記事のポイント
- トランプ政権がハーバード大学の留学生の受け入れ資格を停止、法廷闘争へ
- 政府による「反DEI」政策が大学と学生に深刻な影響を及ぼしている
- 現役・卒業生は、自由の侵害と学問の政治利用に強い懸念を表明した
米トランプ大統領は5月28日、ハーバード大学の外国人留学生の割合を「15%ほどに制限するべきだ」と主張した。同大学に在籍する約6800人の留学生に転校か国外退去を迫るこの措置は、政府が進める「反DEI(多様性・公平性・包括性)」方針の延長にある。この問題は、単なる一つの大学の問題にとどまらず、民主主義社会における知と対話の場の存続に関わる深刻な問題だ。
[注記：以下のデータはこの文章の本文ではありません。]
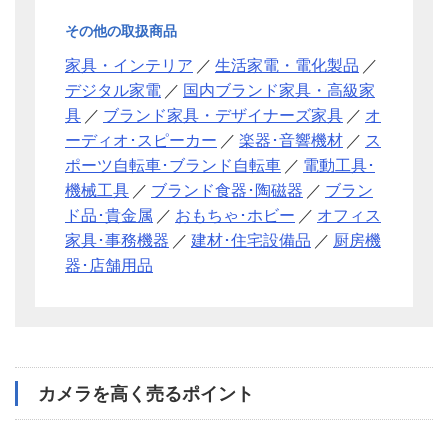
その他の取扱商品
家具・インテリア
／
生活家電・電化製品
／
デジタル家電
／
国内ブランド家具・高級家
具
／
ブランド家具・デザイナーズ家具
／
オ
ーディオ･スピーカー
／
楽器･音響機材
／
ス
ポーツ自転車･ブランド自転車
／
電動工具･
機械工具
／
ブランド食器･陶磁器
／
ブラン
ド品･貴金属
／
おもちゃ･ホビー
／
オフィス
家具･事務機器
／
建材･住宅設備品
／
厨房機
器･店舗用品
カメラを高く売るポイント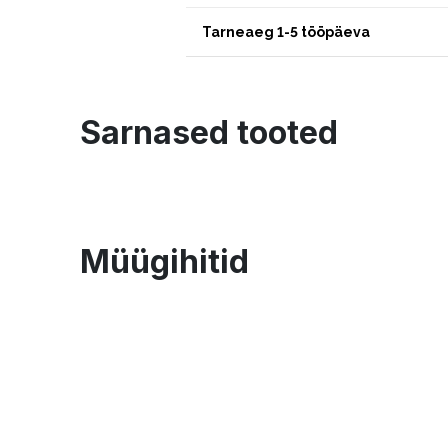
Tarneaeg 1-5 tööpäeva
Sarnased tooted
Müügihitid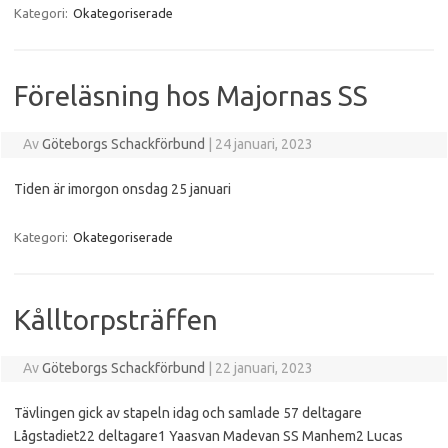
Kategori:
Okategoriserade
Föreläsning hos Majornas SS
Av
Göteborgs Schackförbund
|
24 januari, 2023
Tiden är imorgon onsdag 25 januari
Kategori:
Okategoriserade
Kålltorpsträffen
Av
Göteborgs Schackförbund
|
22 januari, 2023
Tävlingen gick av stapeln idag och samlade 57 deltagare
Lågstadiet22 deltagare1 Yaasvan Madevan SS Manhem2 Lucas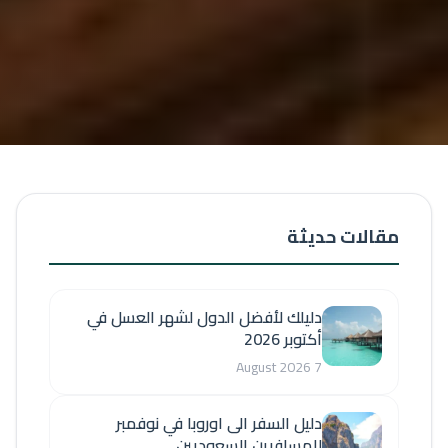
مقالات حديثة
دليلك لأفضل الدول لشهر العسل في
أكتوبر 2026
7 August 2026
دليل السفر الى اوروبا في نوفمبر
للمسافرين السعوديين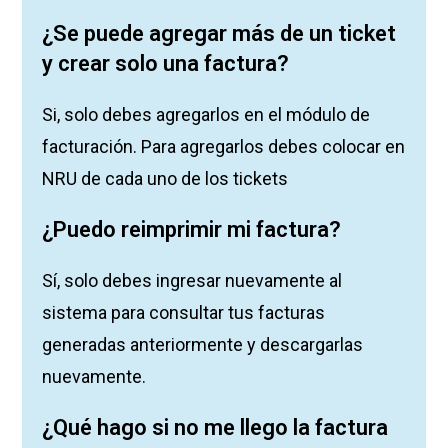
¿Se puede agregar más de un ticket
y crear solo una factura?
Si, solo debes agregarlos en el módulo de
facturación. Para agregarlos debes colocar en
NRU de cada uno de los tickets
¿Puedo reimprimir mi factura?
Sí, solo debes ingresar nuevamente al
sistema para consultar tus facturas
generadas anteriormente y descargarlas
nuevamente.
¿Qué hago si no me llego la factura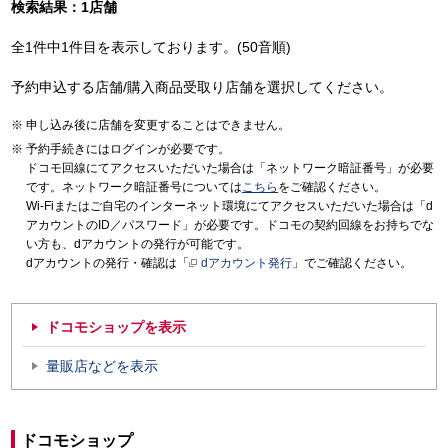
検索結果：1店舗
全1件中1件目を表示しております。(50音順)
予約申込する店舗/購入商品受取り店舗を選択してください。
申し込み後に店舗を変更することはできません。
予約手続きにはログインが必要です。
ドコモ回線にてアクセスいただいた場合は「ネットワーク暗証番号」が必要
です。ネットワーク暗証番号については
こちら
をご確認ください。
Wi-Fiまたはご自宅のインターネット環境にてアクセスいただいた場合は「d
アカウントのID／パスワード」が必要です。ドコモの契約回線をお持ちでな
い方も、dアカウントの発行が可能です。
dアカウントの発行・確認は「
dアカウント発行
」でご確認ください。
ドコモショップを表示
量販店などを表示
ドコモショップ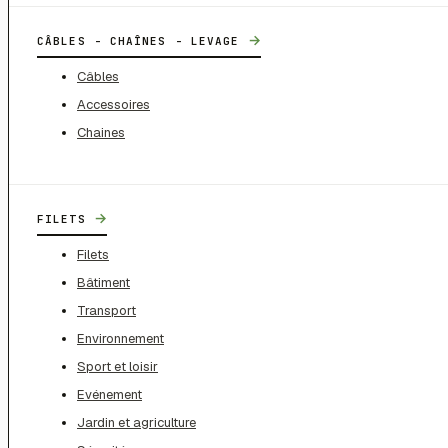
→
CÂBLES - CHAÎNES - LEVAGE
Câbles
Accessoires
Chaines
→
FILETS
Filets
Bâtiment
Transport
Environnement
Sport et loisir
Evénement
Jardin et agriculture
(ニューヨーク在住・サステナビリティライター=古市裕子)

米国土安全保障省のクリスティ・ノーム長官は5月22日、ハーバード大学が「反ユダヤ主義を助長し、親ハマス的行動を容認し、中国共産党と連携している」と指摘し、外国人留学生の受け入れ資格を取り消した処分を正当化した。
加えて、連邦政府が抗議デモに参加した留学生らに関する情報の提供を、大学側に求めたが、大学側が情報の提供を拒否したことも問題視した。
一方で大学側は「違法かつ報復的」と強く反発し、国際社会の学術交流への悪影響を訴え、法的手段に訴える構えを見せている。
こうした中、現地に在学・在住する学生たちはそれぞれの立場から今回の動きに声を上げた。